▸ **Exercises to complete**:
1. In the study notes on Mark 7:1-15 below, list every object that, according to the translation, the Pharisees and Jews wash as part of the practices passed down to them.
2. From the study notes on Mark 7:1-15 below, reproduce word for word the part that opens with the words containing "Pastor Rick’s Study" and closes with "the lifestyle clean.".

▸ **Passage provided**:
──────────

Pastor Rick’s Study Notes
The Power of a Moment: One Divide Mark 7:1-15
First Impressions:
This passage demonstrates the divide between earning one’s way into heaven and receiving the free gift of redemption. The priests were concerned about their dirty hands; Jesus cleanses dirty hearts. They want to keep the colon clean; Jesus wants to keep the lifestyle clean.
Illustration: The “traditions of the elders” are like most systems of tradition. Who knows why something is done except someone did it and they codified it? I’m reminded of the husband’s conversation with his wife as they were preparing to cook a roast. She cut about two inches off the end before she put it in the oven, and he asked why the waste? She had always done it but called her mom who had always done it and she called her mom. The grandmother confessed her pan was too short for a full roast, so she always had to cut two inches off to make it fit.
Pastor Rick’s Translation (PRT):
Mark 7:1-15
1 Some Pharisees and religious legal experts from Jerusalem got together and came to Jesus. 2 And they watched some of his disciples eating bread with ceremonially unpurified and unwashed hands. 3-4 (After all, the Pharisees and all the proper Jews are very careful not to eat unless they first wash their hands so that they maintain the traditions of the forefathers; and when they come from the market, if they do not wash they do not eat and this is along with other practices they embrace which were passed down like washing cups and cooking pots and dishes and tables.) 5 And the Pharisees and religious legal experts questioned Jesus about the reason why his disciples do not live in line with the traditions of the forefathers but eat bread with ceremonially unwashed hands. 6-7 Then Jesus said to them “Isaiah was right when he foretold about you hypocrites, that ‘these people honor me with their lips, but their hearts are absent and far away from me. And further, they worship me in hollow and fruitless ways, teach the rules of men as doctrines.’ 8 They walk away from God’s commands by holding dearly to the traditions of the forefathers.” 9 And he said to them, “You nobly discard the commandment of God just so you can carefully hang on to your traditions.” 10-12 “For example, Moses said, ‘Honor your father and your mother’ and ‘The one who reviles and abuses his father or mother must perish in his death;” and you further say, “It is taught that when a man says to his father or mother, this gift belongs to God (meaning you say to them ‘it is a gift that you cannot benefit from)’, you no longer allow him the ability to give anything to his father or mother.” 13 “You invalidate and override the Word of God with your traditions that you’ve handled like handcuffs alongside many other things you do like this.” 14-15 Then Jesus called the crowd to pay attention and he said to them, “Listen up, everyone, and get this: There is nothing outside a person that goes inside that can make him unclean. It’s the things that comes out from the inside that make him impure.”

──────────

▸ **Dataset section**:
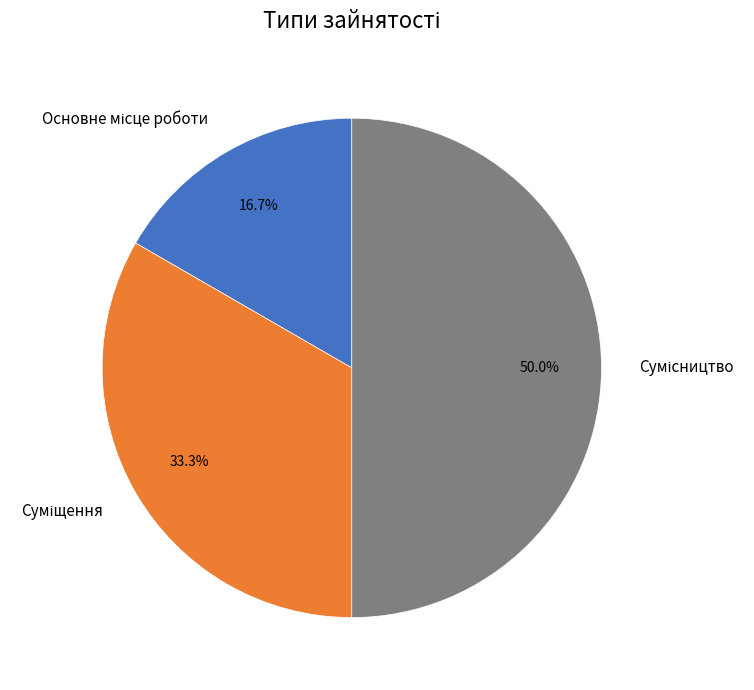

How many slices are in this pie chart?

3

──────────

▸ **Responses in order**:
1. cups, cooking pots, dishes, tables

2.
Pastor Rick’s Study Notes
The Power of a Moment: One Divide Mark 7:1-15
First Impressions:
This passage demonstrates the divide between earning one’s way into heaven and receiving the free gift of redemption. The priests were concerned about their dirty hands; Jesus cleanses dirty hearts. They want to keep the colon clean; Jesus wants to keep the lifestyle clean.